--- Material shown Enclosed Below ---

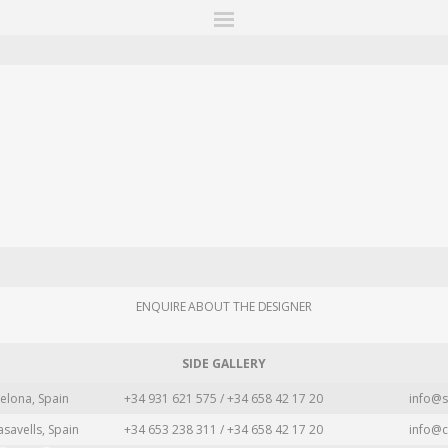
ITIONS
FAIRS
WORKS
BOOKS
NEWS
STORIES
AR
MY WISHLIST
ENQUIRE ABOUT THE DESIGNER
SIDE GALLERY
elona, Spain
+34 931 621 575 / +34 658 42 17 20
info@s
asavells, Spain
+34 653 238 311 / +34 658 42 17 20
info@c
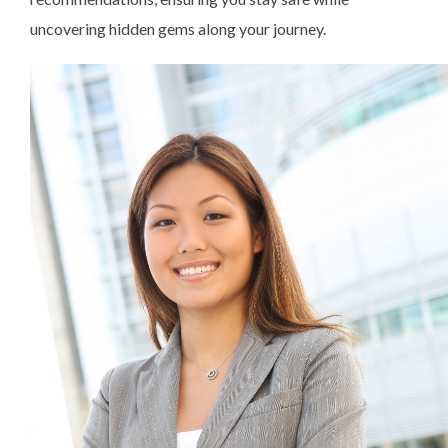
uncovering hidden gems along your journey.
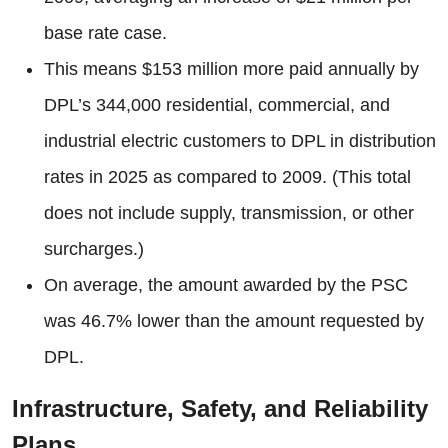
base rate case.
This means $153 million more paid annually by
DPL’s 344,000 residential, commercial, and
industrial electric customers to DPL in distribution
rates in 2025 as compared to 2009. (This total
does not include supply, transmission, or other
surcharges.)
On average, the amount awarded by the PSC
was 46.7% lower than the amount requested by
DPL.
Infrastructure, Safety, and Reliability
Plans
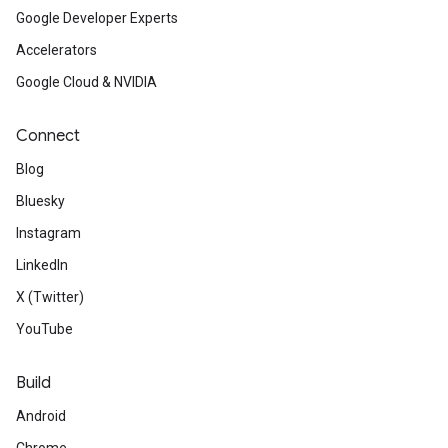
Google Developer Experts
Accelerators
Google Cloud & NVIDIA
Connect
Blog
Bluesky
Instagram
LinkedIn
X (Twitter)
YouTube
Build
Android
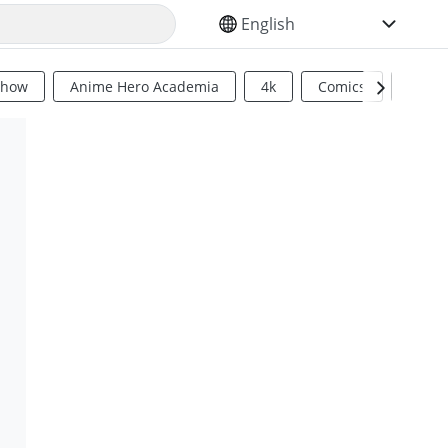
SELECT YOUR LANGUAGE
Show
Anime Hero Academia
4k
Comics
Sci Fi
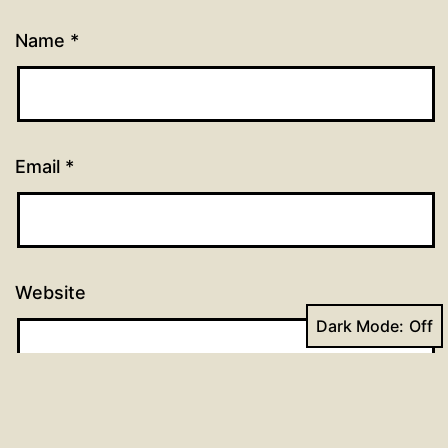
Name
*
Email
*
Website
Dark Mode:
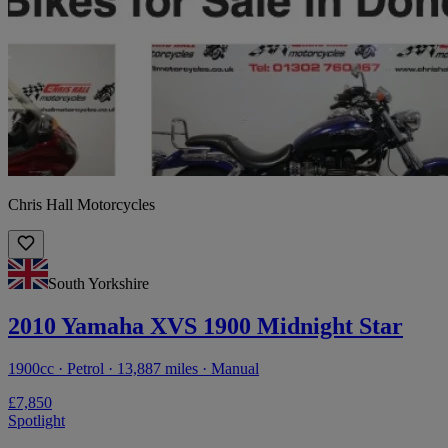
Chris Hall Motorcycles
South Yorkshire
2010 Yamaha XVS 1900 Midnight Star
1900cc · Petrol · 13,887 miles · Manual
£7,850
Spotlight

--- End of Enclosed Material shown ---

• _Task goal_: Copy the text of all the material above line for line, with no changes, and leave out the picture markers.

• _Result for this exercise_:
ITIONS
FAIRS
WORKS
BOOKS
NEWS
STORIES
AR
MY WISHLIST
ENQUIRE ABOUT THE DESIGNER
SIDE GALLERY
elona, Spain
+34 931 621 575 / +34 658 42 17 20
info@s
asavells, Spain
+34 653 238 311 / +34 658 42 17 20
info@c
uncovering hidden gems along your journey.
base rate case.
This means $153 million more paid annually by
DPL’s 344,000 residential, commercial, and
industrial electric customers to DPL in distribution
rates in 2025 as compared to 2009. (This total
does not include supply, transmission, or other
surcharges.)
On average, the amount awarded by the PSC
was 46.7% lower than the amount requested by
DPL.
Infrastructure, Safety, and Reliability
Plans
Google Developer Experts
Accelerators
Google Cloud & NVIDIA
Connect
Blog
Bluesky
Instagram
LinkedIn
X (Twitter)
YouTube
Build
Android
SELECT YOUR LANGUAGE
Show
Anime Hero Academia
4k
Comics
Sci Fi
Name
*
Email
*
Website
Dark Mode:
Chris Hall Motorcycles
South Yorkshire
2010 Yamaha XVS 1900 Midnight Star
1900cc · Petrol · 13,887 miles · Manual
£7,850
Spotlight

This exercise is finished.